A QUESTION OF TORPEDOES...
In the 1890s the automobile torpedo (or mine) has some basic problems that it's inventors must solve before it can be effective as a naval weapon of war.
a. it must float with a slight negative buoyance.
b. it must travel in a manner so that its nose does not bob, nor wander off preset course left or right (nose wander).
c. It must not rotate longitudinally along its long axis nor roll along its beam.
d. it must maintain consistent depth.
e. it must maintain constant speed and travel a reasonable length of time to intercept and reach a moving target.
f. and if (not when, because this is the 1890s and getting a torpedo to behave is almost impossible) it hits it should blow a hole in the ship it hit.
Long before missiles come into the military cognizance with the inherent problems of choosing lead pursuit or lag pursuit logics, with the corresponding problems of fore, mid-body, or tail control, the inventors Giovanni Lippis and Robert Whitehead struggled unsuccessfully to solve these problems. One should not blame them too much, because as late as 1944, torpedoes demonstrated in practice that they would not work the way their inventors thought they would (Ralph Christie and the Marks XIII, XIV and XV torpedoes being the American example of WW II.)
As a practical matter, the other problems being secondary to the automobile aspect of the torpedo, there were/are three methods available to our heroic inventors to provide motive power. Two involve stored potential energy, and one involves transmitted energy:
aa. a flask of compressed air that is controlled in release to drive a fan turbine which in turn drives a screw. This is the Brotherhood air engine which is the motive heart of the Whitehead (British), Schneider (French), Silurico (Italian), and Schwatzkopf (German) torpedoes.

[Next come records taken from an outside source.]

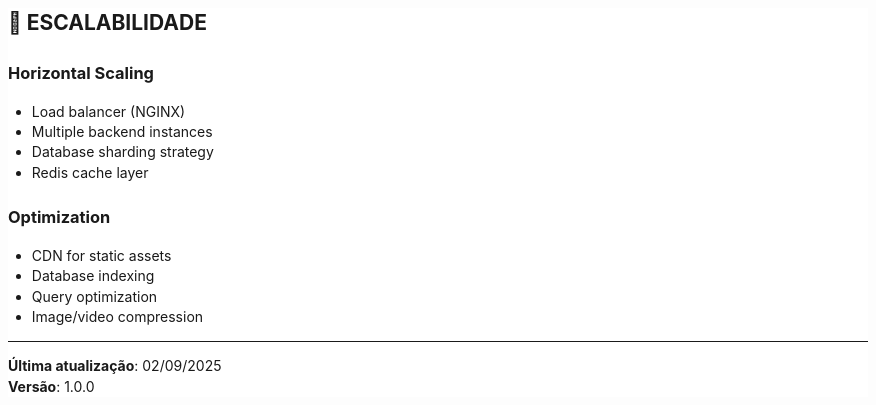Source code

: ## 🚀 ESCALABILIDADE

### Horizontal Scaling
- Load balancer (NGINX)
- Multiple backend instances
- Database sharding strategy
- Redis cache layer

### Optimization
- CDN for static assets
- Database indexing
- Query optimization
- Image/video compression

---

**Última atualização**: 02/09/2025  
**Versão**: 1.0.0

bb. a flywheel which is spun up to store potential energy to drive a power take off shaft through a log function reduction gearing and clutch system that impels constant controlled work throughput to the torpedo screw. This is the heart of the Howell Mark I torpedo, an RTL solution that the USN adopted in the early 1890s. That heavy flywheel, because of its mass and high rpm needed, also acted like a stabilizing gyroscope in the longitudinal and lateral nose wander fashion, although it did nothing for depth control. The torpedo would run a stable drift right curve and it would run hot (unless it sank, there was a depth control problem). The blasted thing could intercept a ship more reliably than a Whitehead. But then it would run deep, or if it hit, the detonator would fail, and it was so damned loud, you could hear its banshee wail from a mile away.
cc. or you could transmit electricity along an insulated cable that unreels behind and carries current to the torpedo and let the onboard torpedo electric motor do its thing. The Howell Mark II uses that method.
Electric torpedoes are silent, leave no bubbles to point straight back at who launched them and once you solve the depth control problem and the nose wander problem make ideal ship-killers.
The USN buys some Schwartkopfs in 1894 and takes them apart. No gyro control, so nose wander remains an issue (for everybody else too) but here's the thing. The Germans have a good hydrostatic flow pressure sensor that they incorporated into that fish. They also have an inertia hammer detonator that works at wider angles than the contemporary British, French, or Italian torpedoes.
The Americans have (in this AU) finally solved that cylinder roll problem with a complex contra-rotating propeller thruster in a shrouded tail control unit, (See the subs above.) and as long as they can get close, (about 1500-2000 meters lead pursuit angle) their right hand curve torpedoes with preset locked tail fins will run at constant depth to meet their targets.
The Howell Mark II comes into service around 1895. Note when the destroyer and submarine programs take off?
Mister McKinley's Navy is not too much different from Tom Jefferson's ideas on the subject.